To test their hypothesis, the researchers used California’s Dealer’s Record of Sale (DROS) database, which consisted of 4.9 million handgun transaction records from 1.9 million individuals between Jan. 1, 1996, and Oct. 6, 2015. The DROS records include purchaser identifiers, addresses, dates and times of the transaction, identifiers for the seller, and firearm calibers, types, makes, and models.

They fed this data into an ML-based model designed to predict suicide risk based on 41 factors pulled from the DROS data. The researchers also pulled California death records from 1996 to 2016 to measure rates of firearm suicide within one year of firearm transactions, as defined by the ICD-9 and ICD-10 code sets.
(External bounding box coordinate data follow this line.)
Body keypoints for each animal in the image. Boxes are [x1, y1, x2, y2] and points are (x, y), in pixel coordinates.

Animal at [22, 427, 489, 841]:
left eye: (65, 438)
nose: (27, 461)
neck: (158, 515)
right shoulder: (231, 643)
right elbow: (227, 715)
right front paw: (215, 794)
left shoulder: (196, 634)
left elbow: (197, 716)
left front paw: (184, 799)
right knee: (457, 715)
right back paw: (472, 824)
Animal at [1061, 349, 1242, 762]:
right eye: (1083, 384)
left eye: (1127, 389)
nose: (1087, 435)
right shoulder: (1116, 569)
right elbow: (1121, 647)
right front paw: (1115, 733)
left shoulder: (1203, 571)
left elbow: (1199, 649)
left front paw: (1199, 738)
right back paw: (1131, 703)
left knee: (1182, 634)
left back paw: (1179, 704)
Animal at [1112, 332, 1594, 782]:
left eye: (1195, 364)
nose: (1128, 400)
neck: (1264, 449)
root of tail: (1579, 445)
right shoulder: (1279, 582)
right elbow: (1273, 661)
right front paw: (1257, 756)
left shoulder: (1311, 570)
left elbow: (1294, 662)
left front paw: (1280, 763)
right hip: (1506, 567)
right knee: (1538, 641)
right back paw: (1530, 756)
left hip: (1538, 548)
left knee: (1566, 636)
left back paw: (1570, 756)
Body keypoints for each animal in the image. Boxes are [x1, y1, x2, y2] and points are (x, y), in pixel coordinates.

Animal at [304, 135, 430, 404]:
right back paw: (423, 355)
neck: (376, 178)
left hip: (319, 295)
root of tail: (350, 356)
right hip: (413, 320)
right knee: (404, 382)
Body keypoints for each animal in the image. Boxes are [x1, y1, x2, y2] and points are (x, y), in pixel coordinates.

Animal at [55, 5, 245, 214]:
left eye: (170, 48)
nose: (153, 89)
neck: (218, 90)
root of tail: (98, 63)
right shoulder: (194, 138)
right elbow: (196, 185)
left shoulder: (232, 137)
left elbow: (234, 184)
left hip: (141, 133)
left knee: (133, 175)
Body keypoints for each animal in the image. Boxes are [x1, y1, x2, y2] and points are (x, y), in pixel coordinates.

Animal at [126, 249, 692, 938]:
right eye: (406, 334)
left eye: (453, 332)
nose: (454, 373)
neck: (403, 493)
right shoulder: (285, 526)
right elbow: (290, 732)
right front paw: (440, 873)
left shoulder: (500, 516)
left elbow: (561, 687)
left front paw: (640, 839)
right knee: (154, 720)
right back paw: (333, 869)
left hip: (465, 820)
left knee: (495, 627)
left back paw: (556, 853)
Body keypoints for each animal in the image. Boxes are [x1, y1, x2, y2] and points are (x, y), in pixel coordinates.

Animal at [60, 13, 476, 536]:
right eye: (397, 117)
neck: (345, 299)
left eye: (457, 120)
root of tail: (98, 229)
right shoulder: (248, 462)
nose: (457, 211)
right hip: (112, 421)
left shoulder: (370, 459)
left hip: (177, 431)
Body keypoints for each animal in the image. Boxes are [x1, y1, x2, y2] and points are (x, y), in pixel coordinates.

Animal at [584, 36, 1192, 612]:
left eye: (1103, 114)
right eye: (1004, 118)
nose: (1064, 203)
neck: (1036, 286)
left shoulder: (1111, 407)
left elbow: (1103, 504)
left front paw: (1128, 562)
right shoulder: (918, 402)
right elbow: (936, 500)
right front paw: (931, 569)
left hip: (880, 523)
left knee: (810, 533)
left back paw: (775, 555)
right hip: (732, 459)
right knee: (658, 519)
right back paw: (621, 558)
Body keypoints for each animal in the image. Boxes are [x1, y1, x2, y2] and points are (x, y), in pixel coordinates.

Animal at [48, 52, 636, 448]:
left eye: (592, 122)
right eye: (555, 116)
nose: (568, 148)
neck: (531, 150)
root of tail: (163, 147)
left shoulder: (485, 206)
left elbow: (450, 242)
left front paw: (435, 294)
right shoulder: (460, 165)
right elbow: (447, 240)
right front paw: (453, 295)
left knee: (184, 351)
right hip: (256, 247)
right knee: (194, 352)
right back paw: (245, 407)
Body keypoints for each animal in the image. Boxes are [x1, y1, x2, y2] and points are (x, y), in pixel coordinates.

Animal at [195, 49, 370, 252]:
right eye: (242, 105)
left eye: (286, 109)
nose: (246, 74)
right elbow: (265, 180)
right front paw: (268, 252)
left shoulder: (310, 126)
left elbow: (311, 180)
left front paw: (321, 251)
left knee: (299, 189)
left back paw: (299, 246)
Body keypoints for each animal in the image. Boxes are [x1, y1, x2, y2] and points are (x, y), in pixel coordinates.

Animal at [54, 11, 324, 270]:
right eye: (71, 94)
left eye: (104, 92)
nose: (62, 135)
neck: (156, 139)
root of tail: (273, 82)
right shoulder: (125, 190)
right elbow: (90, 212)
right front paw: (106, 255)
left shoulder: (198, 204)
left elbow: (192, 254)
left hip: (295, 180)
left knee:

They identified firearm suicide deaths by linking purchasers in DROS to the California Department of Public Health’s Death Statistical Master File, using probabilistic matching on name, date of birth, and gender/sex.

Overall, 2,614 unique individual purchasers representing 3,278, or 0.07 percent, of total transactions died by firearm suicide within one year of purchase. Generally, transactions involving people who died by firearm suicide included a larger fraction of revolver purchases, a higher average age of the purchaser, a higher proportion of White purchasers and female purchasers, and fewer average prior firearm purchases in the previous 10 years.

Those who died by firearm suicide had fewer handgun transactions. Further, approximately 69.5 percent of those purchasers who died by firearm suicide, compared to 39.3 percent of other purchasers, had no prior transactions.

The ML model’s firearm suicide risk analysis utilized random forest classification, in which a higher random forest score correlated with higher risk. Among the top 5 percent of risky transactions, close to 40 percent were associated with a purchaser who died by firearm suicide within one year. Among the small number of transactions with a random forest score of 0.95 and above, more than two-thirds were affiliated with a purchaser who died by firearm suicide within one year.

Fifteen predictive variables were found to be most important for firearm suicide risk forecasting, including handgun category (revolver, semiautomatic, or other), purchaser race and ethnicity, purchaser age, the month of the transaction, the number of transactions within the past 10 years, the distance between the purchaser’s address and the dealer, and the census tract percentage of the population younger than 18 years.

These findings show that passively collected individual-level handgun purchase data can be used to create moderately informative predictive algorithms of firearm suicide risk, the researchers stated.

These predictive algorithms have the potential to generate insights that could be used to inform future firearm suicide prevention strategies and targeted interventions, they added.